Wirtschaft

EuGH stärkt Rechte von Pauschalreisenden

Ein Österreicher, der im März 2020 eine Sprachreise nach Gran Canaria buchte, sie aber wegen einer Reisewarnung des Außenministeriums aufgrund der COVID-Pandemie nicht antreten konnte, musste um sein Geld zittern, weil der Reiseveranstalter kurz darauf in die Insolvenz schlitterte. 

Zwar sind Reisende im Fall einer Pleite des Veranstalters abgesichert. Der Versicherer HDI verweigerte die Rückzahlung aber mit dem Argument, dass die Absage nicht infolge der Pleite, sondern bereits davor erfolgte. Jetzt wird der Kunde nach einer Entscheidung des Europäischen Gerichtshofs (EuGH) aber sein Geld wohl im vollen Umfang zurückbekommen. 

Der Fall war bis vor EuGH gegangen, der am Montag eine Entscheidung fällte. Es gebe keinen Grund, Reisende, deren Urlaub abgesagt wird, weil der Veranstalter pleite ist, anders zu behandeln als Reisende, die wegen "unvermeidbarer und außergewöhnlicher Umstände" von ihrer Reise zurückgetreten seien, heißt es in einer Aussendung des Gerichts. 

"Richtungsweisende und sehr wichtige Entscheidung"

Julia Pasquali-Grass, Konsumentenschützerin bei der Arbeiterkammer (AK), die in dem Fall als klagende Partei auftrat, spricht von einer "richtungsweisenden und sehr wichtigen Entscheidung" im Verbraucherrecht. 

Umfasst seien durch das Urteil nicht nur Reiserücktritte aufgrund der Pandemie sondern auch aufgrund anderer außergewöhnlicher Umstände, etwa Waldbrände oder Naturkatastrophen, sagt Pasquali-Grass. 

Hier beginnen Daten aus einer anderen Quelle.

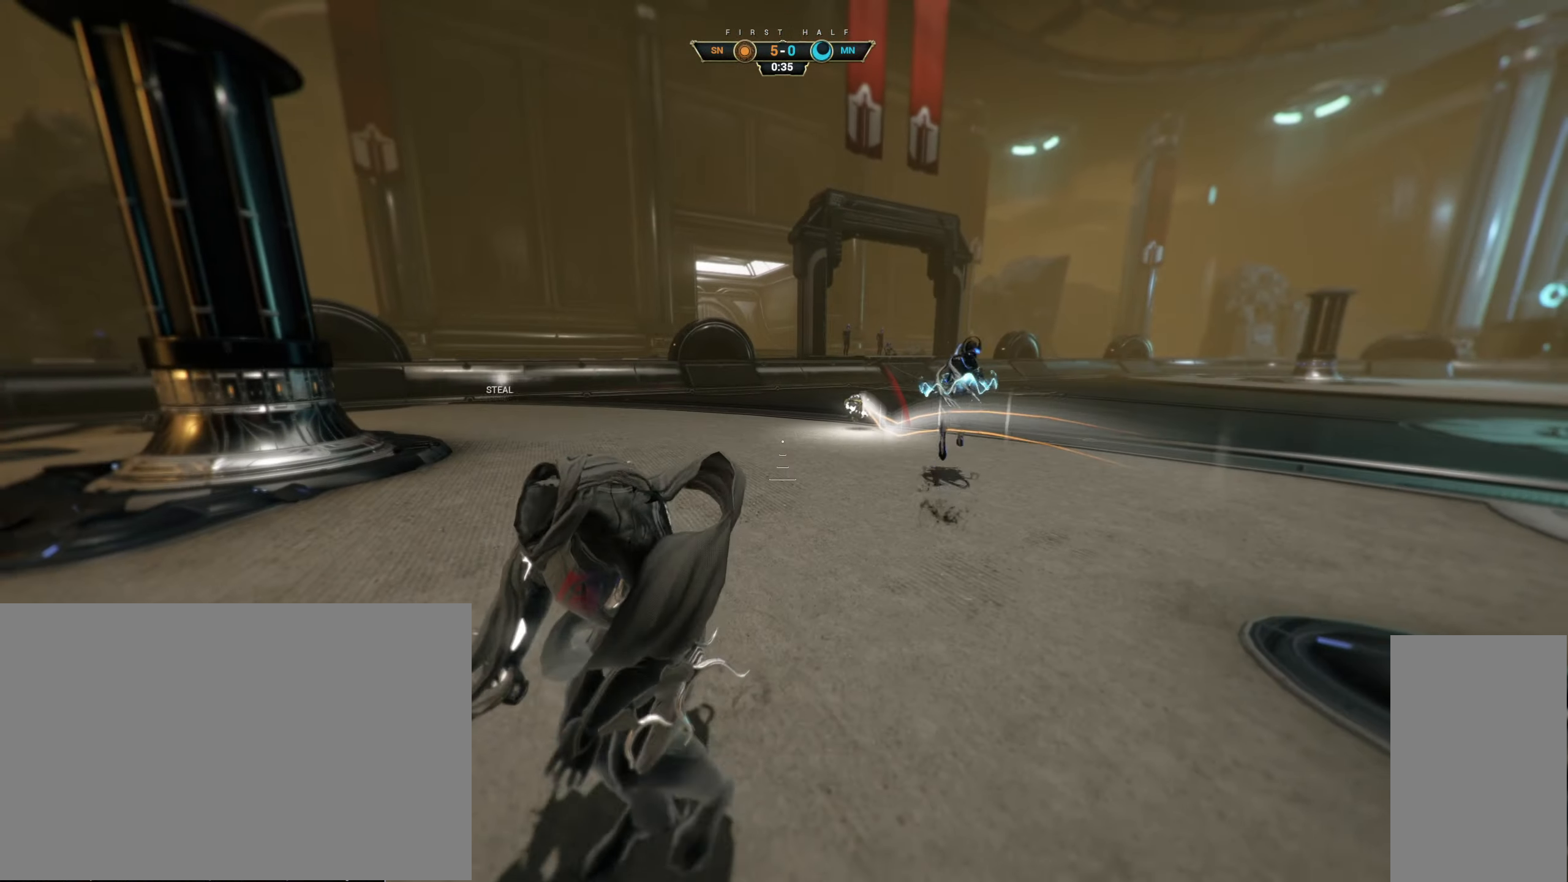
{"keys": ["a", "w"], "mouse": [], "events": [[250, "ctrl", "down"], [267, "space", "down"], [334, "space", "up"], [350, "mouse_right", "down"], [384, "ctrl", "up"], [450, "mouse_right", "up"], [484, "a", "down"]]}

Der EuGH habe klargestellt, dass Ansprüche auf Entschädigungen bei einem Rücktritt von der Reise auch bei einer nachfolgenden Insolvenz des Veranstalters nicht ins Leere laufen. Die Zeichen stünden gut, dass der Rückzahlungsanspruch auch in der Novelle zur Pauschalreiserichtlinie verabschiedet werde: "Auch Gutscheine könnten künftig vor Insolvenzen geschützt sein.“

Geklagt hatte auch ein ähnlich gelagerter Fall in Belgien. In beiden Fällen müssen nationale Gerichte noch ein Urteil sprechen, die Entscheidung des Gerichtshof der Europäischen Union muss dabei berücksichtigt werden. 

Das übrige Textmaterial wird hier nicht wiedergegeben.